Smart Scaler/HPA configuration, verify configuration

Smart Scaler

Note:

• verify and edit scaledobject, if needed (Typically you would need to edit this if you are switching from HPA to Smart Scaler)

Edit ScaledObject resource

kubectl edit scaledobjects llm-demo-keda-70b -n nim

Set spec.metadata fields with the following data

- metadata:
    metricName: smartscaler_hpa_num_pods
    query: smartscaler_hpa_num_pods{ss_app_name="nim-llama",ss_deployment_name="meta-llama3-8b-instruct",job="pushgateway",ss_app_version="1.0", ss_cluster_name="nim-llama", ss_namespace="nim", ss_tenant_name="tenant-b200-local"}
    serverAddress: http://prometheus-kube-prometheus-prometheus.monitoring.svc.cluster.local:9090
    threshold: "1"

Check and reset the spec.maxReplicaCount to 8

For HPA setup

Note:

• verify and edit scaledobject, if needed (Typically you would need to edit this if you are switching from Smart Scaler to HPA)
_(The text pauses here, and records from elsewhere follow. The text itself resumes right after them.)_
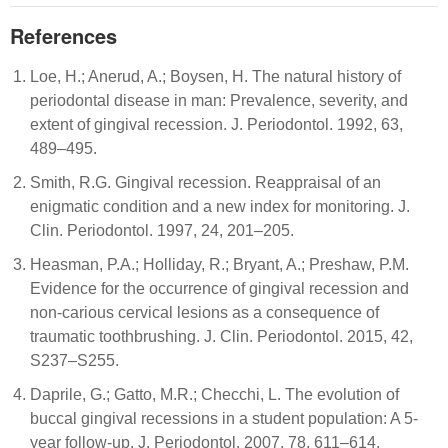
References
Loe, H.; Anerud, A.; Boysen, H. The natural history of
periodontal disease in man: Prevalence, severity, and
extent of gingival recession. J. Periodontol. 1992, 63,
489–495.
Smith, R.G. Gingival recession. Reappraisal of an
enigmatic condition and a new index for monitoring. J.
Clin. Periodontol. 1997, 24, 201–205.
Heasman, P.A.; Holliday, R.; Bryant, A.; Preshaw, P.M.
Evidence for the occurrence of gingival recession and
non-carious cervical lesions as a consequence of
traumatic toothbrushing. J. Clin. Periodontol. 2015, 42,
S237–S255.
Daprile, G.; Gatto, M.R.; Checchi, L. The evolution of
buccal gingival recessions in a student population: A 5-
year follow-up. J. Periodontol. 2007, 78, 611–614.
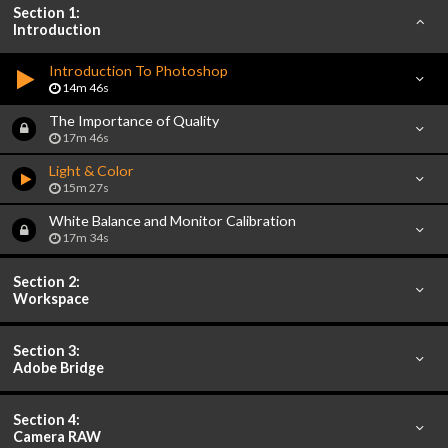
Section 1:
Introduction
Introduction To Photoshop
14m 46s
The Importance of Quality
17m 46s
Light & Color
15m 27s
White Balance and Monitor Calibration
17m 34s
Section 2:
Workspace
Section 3:
Adobe Bridge
Section 4:
Camera RAW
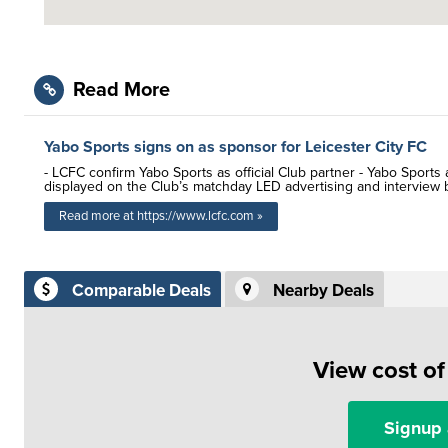
Read More
Yabo Sports signs on as sponsor for Leicester City FC
- LCFC confirm Yabo Sports as official Club partner - Yabo Sport
displayed on the Club’s matchday LED advertising and interview
Read more at https://www.lcfc.com »
Comparable Deals
Nearby Deals
View cost o
Signup 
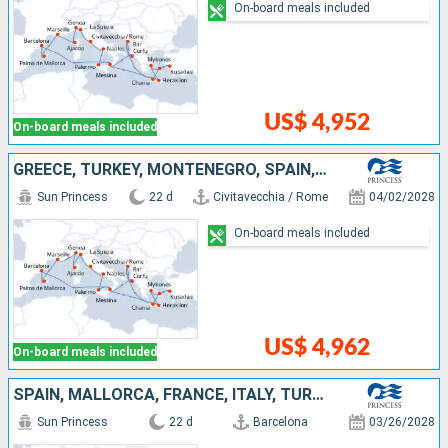
On-board meals included
US$ 4,952
On-board meals included
GREECE, TURKEY, MONTENEGRO, SPAIN, MALLORCA, FRANCE, ITALY
Sun Princess
22 d
Civitavecchia / Rome
04/02/2028
On-board meals included
US$ 4,962
On-board meals included
SPAIN, MALLORCA, FRANCE, ITALY, TURKEY, GREECE, MONTENEGRO
Sun Princess
22 d
Barcelona
03/26/2028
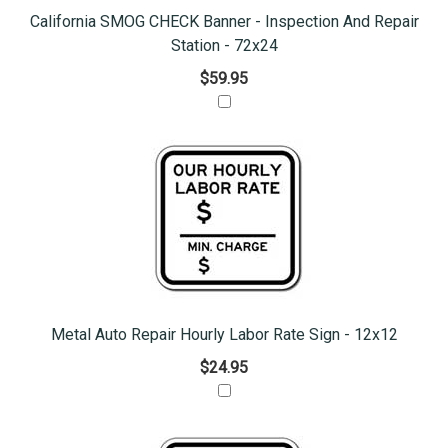
California SMOG CHECK Banner - Inspection And Repair
Station - 72x24
$59.95
Metal Auto Repair Hourly Labor Rate Sign - 12x12
$24.95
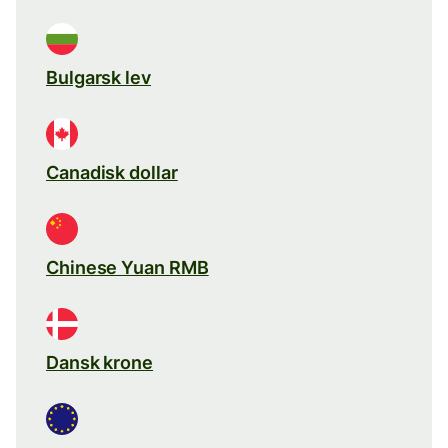
Bulgarsk lev
Canadisk dollar
Chinese Yuan RMB
Dansk krone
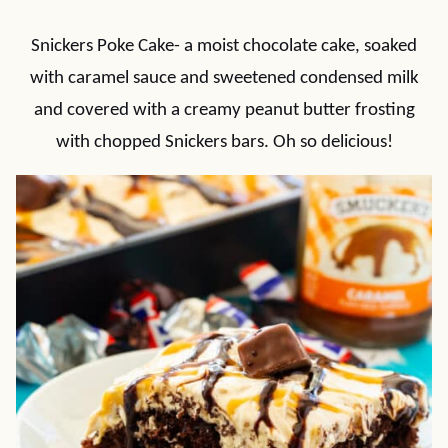
Snickers Poke Cake- a moist chocolate cake, soaked
with caramel sauce and sweetened condensed milk
and covered with a creamy peanut butter frosting
with chopped Snickers bars. Oh so delicious!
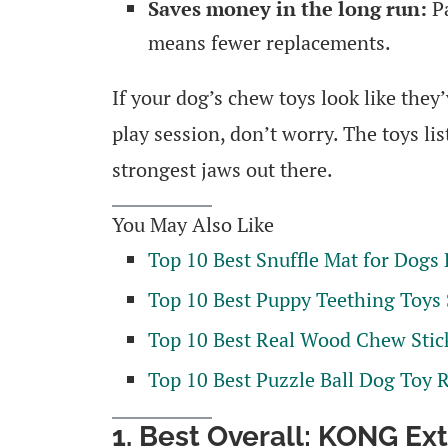
Saves money in the long run:
Pa
means fewer replacements.
If your dog’s chew toys look like they
play session, don’t worry. The toys li
strongest jaws out there.
You May Also Like
Top 10 Best Snuffle Mat for Dogs
Top 10 Best Puppy Teething Toys
Top 10 Best Real Wood Chew Stic
Top 10 Best Puzzle Ball Dog Toy 
1. Best Overall: KONG E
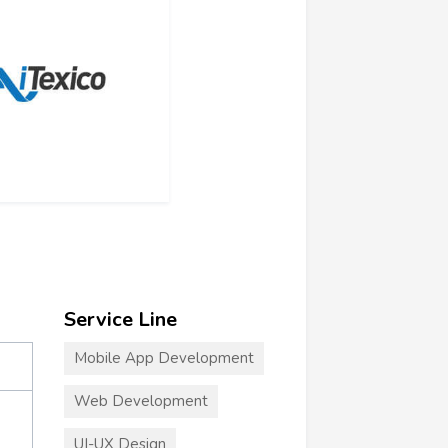
Service Line
Mobile App Development
Web Development
UI-UX Design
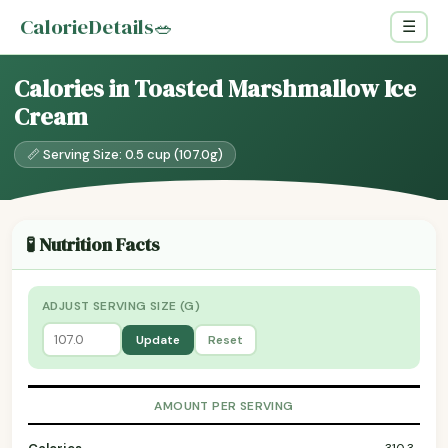
CalorieDetails
🥗
☰
Calories in Toasted Marshmallow Ice
Cream
📏 Serving Size: 0.5 cup (107.0g)
🧪 Nutrition Facts
ADJUST SERVING SIZE (G)
Update
Reset
AMOUNT PER SERVING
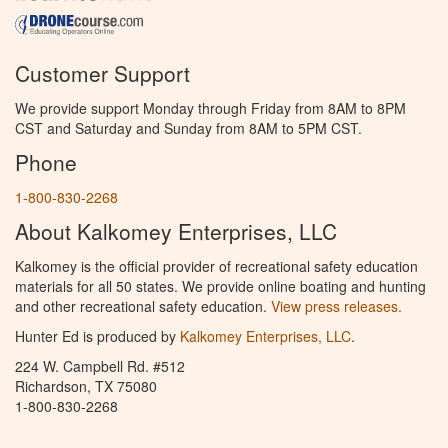
Customer Support
We provide support Monday through Friday from 8AM to 8PM
CST and Saturday and Sunday from 8AM to 5PM CST.
Phone
1-800-830-2268
About Kalkomey Enterprises, LLC
Kalkomey is the official provider of recreational safety education
materials for all 50 states. We provide online boating and hunting
and other recreational safety education.
View press releases.
Hunter Ed is produced by
Kalkomey Enterprises, LLC
.
224 W. Campbell Rd. #512
Richardson, TX 75080
1-800-830-2268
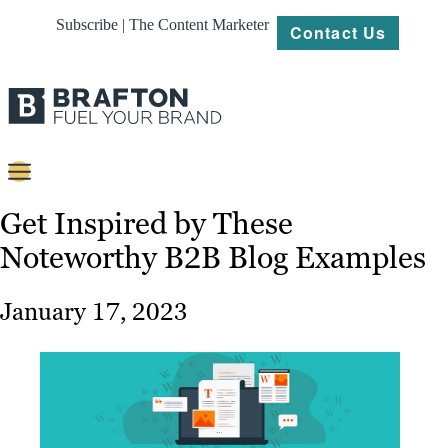
Subscribe | The Content Marketer
Contact Us
Content
Get Inspired by These
Noteworthy B2B Blog Examples
Strategy
Platforms
January 17, 2023
Our
Work
About
Resources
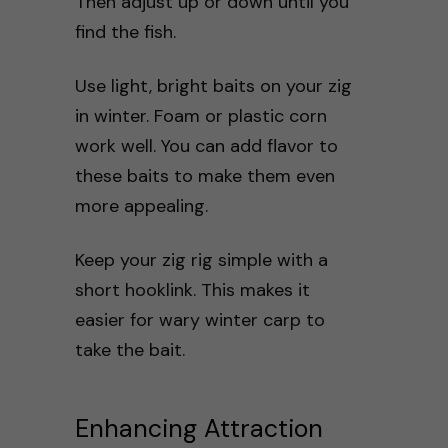
Then adjust up or down until you
find the fish.
Use light, bright baits on your zig
in winter. Foam or plastic corn
work well. You can add flavor to
these baits to make them even
more appealing.
Keep your zig rig simple with a
short hooklink. This makes it
easier for wary winter carp to
take the bait.
Enhancing Attraction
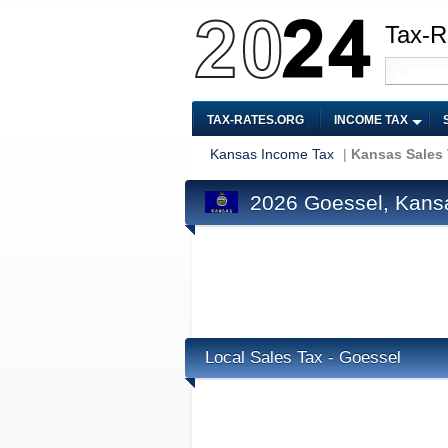
Tax-R
TAX-RATES.ORG
INCOME TAX
Kansas Income Tax
|
Kansas Sales
2026 Goessel, Kans
Local Sales Tax - Goessel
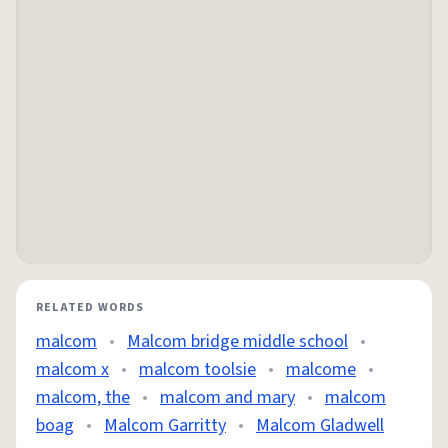
RELATED WORDS
malcom
•
Malcom bridge middle school
•
malcom x
•
malcom toolsie
•
malcome
•
malcom, the
•
malcom and mary
•
malcom
boag
•
Malcom Garritty
•
Malcom Gladwell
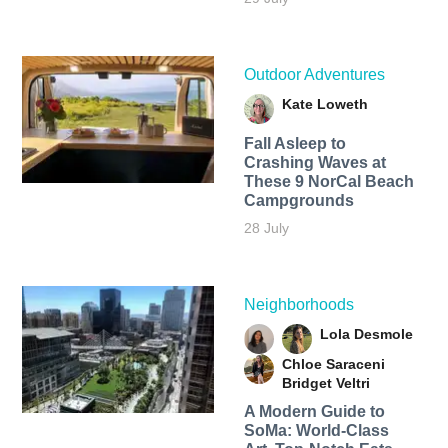
Outdoor Adventures
Kate Loweth
Fall Asleep to
Crashing Waves at
These 9 NorCal Beach
Campgrounds
28 July
Neighborhoods
Lola Desmole
Chloe Saraceni
Bridget Veltri
A Modern Guide to
SoMa: World-Class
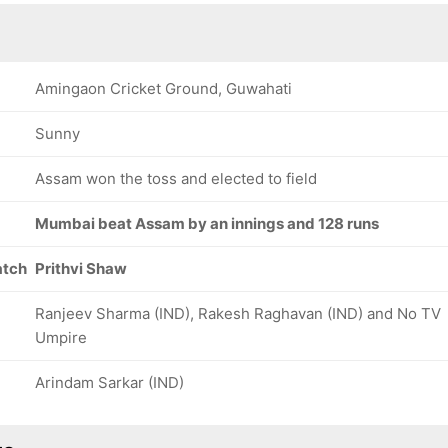
Amingaon Cricket Ground, Guwahati
Sunny
Assam won the toss and elected to field
Mumbai beat Assam by an innings and 128 runs
atch
Prithvi Shaw
Ranjeev Sharma (IND), Rakesh Raghavan (IND) and No TV
Umpire
Arindam Sarkar (IND)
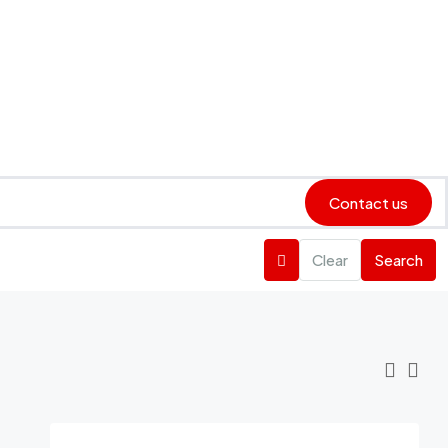
Contact us
Clear
Search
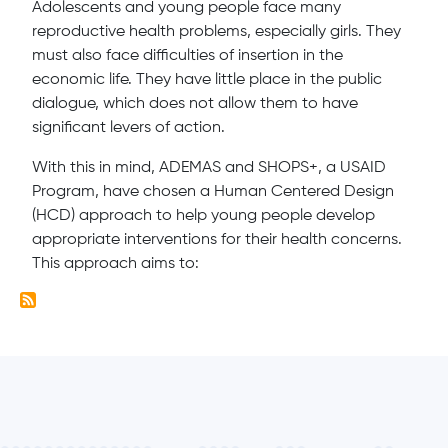
Adolescents and young people face many
reproductive health problems, especially girls. They
must also face difficulties of insertion in the
economic life. They have little place in the public
dialogue, which does not allow them to have
significant levers of action.
With this in mind, ADEMAS and SHOPS+, a USAID
Program, have chosen a Human Centered Design
(HCD) approach to help young people develop
appropriate interventions for their health concerns.
This approach aims to:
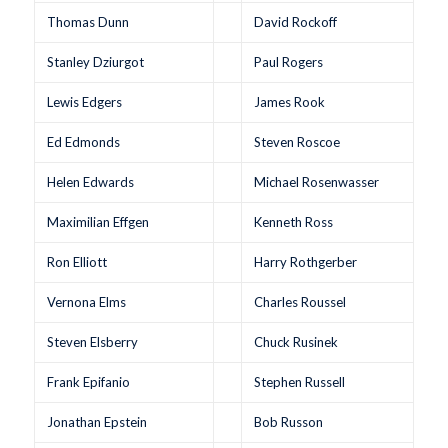
Thomas Dunn
David Rockoff
Stanley Dziurgot
Paul Rogers
Lewis Edgers
James Rook
Ed Edmonds
Steven Roscoe
Helen Edwards
Michael Rosenwasser
Maximilian Effgen
Kenneth Ross
Ron Elliott
Harry Rothgerber
Vernona Elms
Charles Roussel
Steven Elsberry
Chuck Rusinek
Frank Epifanio
Stephen Russell
Jonathan Epstein
Bob Russon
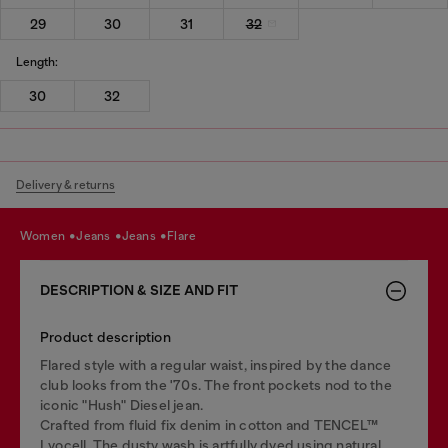
29
30
31
32
Length:
30
32
Delivery & returns
women
jeans
jeans
flare
DESCRIPTION & SIZE AND FIT
Product description
Flared style with a regular waist, inspired by the dance
club looks from the '70s. The front pockets nod to the
iconic "Hush" Diesel jean.
Crafted from fluid fix denim in cotton and TENCEL™
Lyocell. The dusty wash is artfully dyed using natural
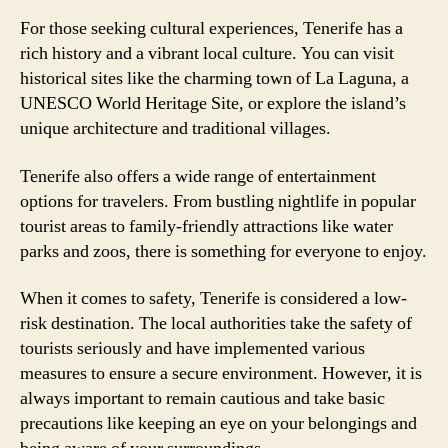
For those seeking cultural experiences, Tenerife has a
rich history and a vibrant local culture. You can visit
historical sites like the charming town of La Laguna, a
UNESCO World Heritage Site, or explore the island’s
unique architecture and traditional villages.
Tenerife also offers a wide range of entertainment
options for travelers. From bustling nightlife in popular
tourist areas to family-friendly attractions like water
parks and zoos, there is something for everyone to enjoy.
When it comes to safety, Tenerife is considered a low-
risk destination. The local authorities take the safety of
tourists seriously and have implemented various
measures to ensure a secure environment. However, it is
always important to remain cautious and take basic
precautions like keeping an eye on your belongings and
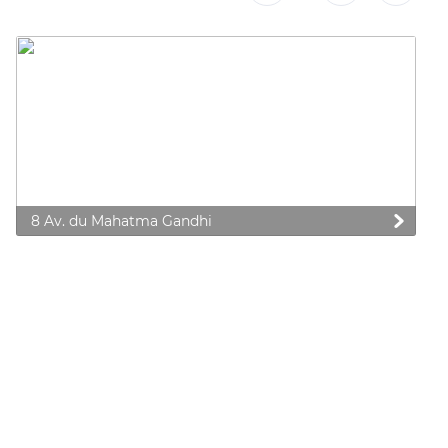
8 Av. du Mahatma Gandhi
 preferences to control how your information is handled.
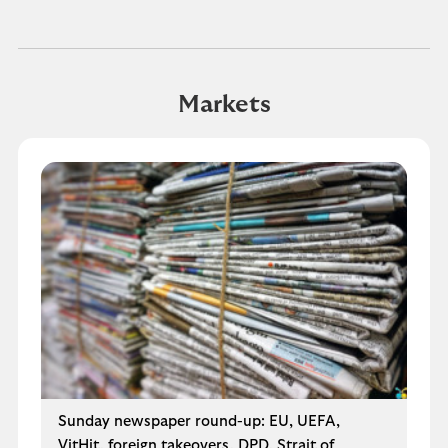
Markets
Sunday newspaper round-up: EU, UEFA,
VitHit, foreign takeovers, DPD, Strait of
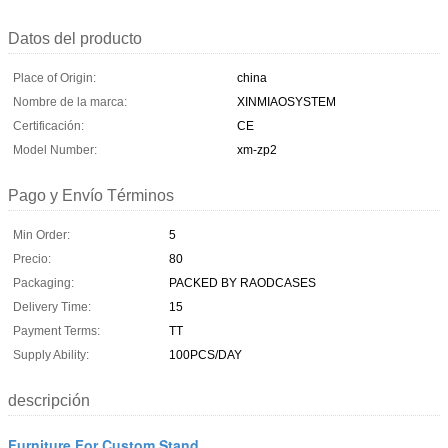
Datos del producto
Place of Origin:
china
Nombre de la marca:
XINMIAOSYSTEM
Certificación:
CE
Model Number:
xm-zp2
Pago y Envío Términos
Min Order:
5
Precio:
80
Packaging:
PACKED BY RAODCASES
Delivery Time:
15
Payment Terms:
TT
Supply Ability:
100PCS/DAY
descripción
Furniture For Custom Stand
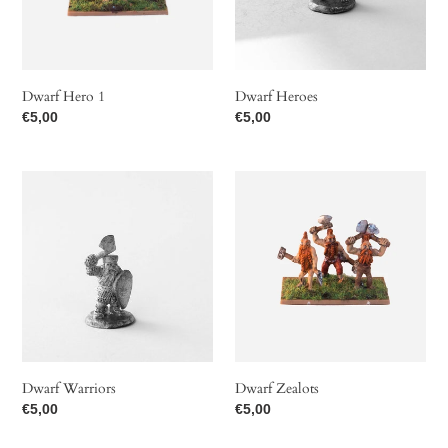
t
i
o
Dwarf Hero 1
Dwarf Heroes
Regular
€5,00
Regular
€5,00
n
price
price
Dwarf
Dwarf
:
Warriors
Zealots
Dwarf Warriors
Dwarf Zealots
Regular
€5,00
Regular
€5,00
price
price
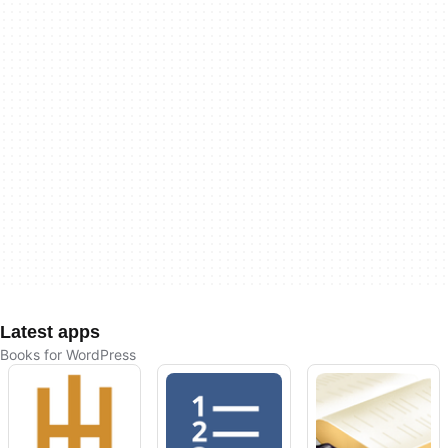
Latest apps
Books for WordPress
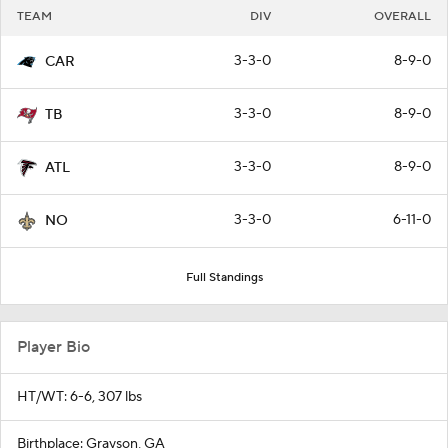
TEAM
DIV
OVERALL
3-3-0
8-9-0
CAR
3-3-0
8-9-0
TB
3-3-0
8-9-0
ATL
3-3-0
6-11-0
NO
Full Standings
Player Bio
HT/WT: 6-6, 307 lbs
Birthplace: Grayson, GA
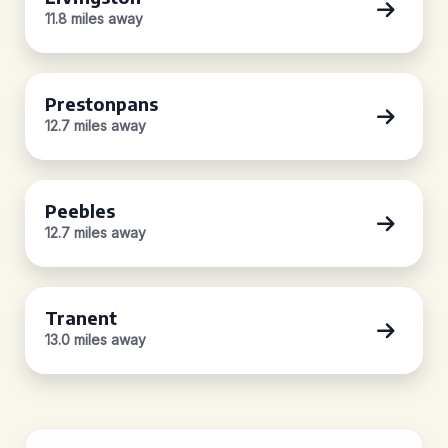
11.8 miles away
Prestonpans
12.7 miles away
Peebles
12.7 miles away
Tranent
13.0 miles away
Edit ScaledObject resource

kubectl edit scaledobjects llm-demo-keda-70b -n nim

Set spec.metadata fields with the following data

Note: threshold value will be different for different models and GPUs, based on the PSE values.

• For B200: llama3.1 70b, threshold:80
• For B200: llama3.1 8b, threshold:200

- metadata:
    metricName: smartscaler_hpa_num_pods
    query: sum(num_requests_running) + sum(num_requests_waiting)
    serverAddress: http://prometheus-kube-prometheus-prometheus.monitoring.svc.cluster.local:9090
    threshold: "80"

Check to make sure current replicas set to 1 and model pod is running and ready

kubectl get hpa -n nim
kubectl get pods -n nim

Restart Load Generation

Scale the Locust replicas up to 1 to initiate the next test cycle:

kubectl scale deployment locust-load-70b -n nim-load-test --replicas=1

Monitor the Test

Observe metrics and scaling behavior using the NIM Dashboard.